Les 3 clubs du championnat National ayant acquis par leur classement le droit de participer la saison suivante au championnat de Ligue 2 ont un délai de huit jours, à compter de la dernière journée du championnat de National, pour confirmer à la Ligue de Football Professionnel leur engagement. Cette confirmation doit être notifiée par lettre recommandée (le cachet de la poste faisant foi).

La Commission des Compétitions présente au Conseil d’administration la liste des clubs sportivement qualifiés pour prendre part au championnat de France de Ligue 2 la saison suivante.

Après décision du Conseil d’administration conformément au règlement administratif, il est procédé au repêchage, dans l'ordre du classement, des clubs classés de la 18ème  la 20ème  place du championnat de France de Ligue 2 dans le cas, quelqu'en soit le motif, de défection ou d’impossibilité d’un club qualifié sportivement, sous réserve qu’ils satisfassent aux conditions de participation de Ligue 2 fixées au Titre 1 du règlement administratif.

 

1. A l'issue de la saison, les 2 derniers de Ligue 2 sont relégués en National. Les 2 premiers de National sont promus en Ligue 2 sous réserve qu’ils satisfassent aux conditions de participation de Ligue 2 fixées au Titre 1 du règlement administratif.

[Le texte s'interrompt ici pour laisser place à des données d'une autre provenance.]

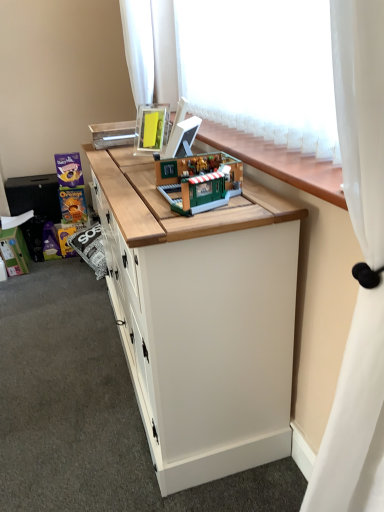
The image size is (384, 512). I want to click on free space on the front side of brick-like green building at center, which is the third toy in left-to-right order, so [198, 219].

Les 2 clubs du championnat National ayant acquis par leur classement le droit de participer la saison suivante au championnat de Ligue 2 ont un délai de huit jours, à compter de la dernière journée du championnat de National, pour confirmer à la Ligue de Football Professionnel leur engagement. Cette confirmation doit être notifiée par lettre recommandée (le cachet de la poste faisant foi).

La Commission des Compétitions présente au Conseil d’administration la liste des clubs sportivement qualifiés pour prendre part au championnat de France de Ligue 2 la saison suivante.

2. Après décision du Conseil d’administration conformément au règlement administratif, il est procédé au repêchage :

- dans l'ordre du classement, des clubs classés de la 19ème à la 20ème  place du championnat de France de Ligue 2 dans le cas, quel qu'en soit le motif, de défection ou d’impossibilité d’un club ou deux clubs évoluant déjà en Ligue 2 qualifié(s) sportivement, sous réserve qu’ils satisfassent aux conditions de participation de Ligue 2 fixées au Titre 1 du règlement administratif.

- du club classé 3ème du Championnat de National dans le cas, quel qu’en soit le motif, de défection ou d’impossibilité de l’un des clubs promus classés aux 2 premières places du National, sous réserve qu’il satisfasse aux conditions de participation de Ligue 2 fixées au Titre 1 du règlement administratif.

Dans l’hypothèse où le 3ème du National ne satisfait pas à ces conditions, ne peut accéder pour quelque motif que ce soit ou si un deuxième club promu ne peut accéder, il est procédé, dans cette hypothèse, au repêchage, dans l’ordre du classement, des clubs classés de la 19ème à la 20ème place du championnat de France de Ligue 2, sous réserve qu’ils satisfassent aux conditions de participation susvisées.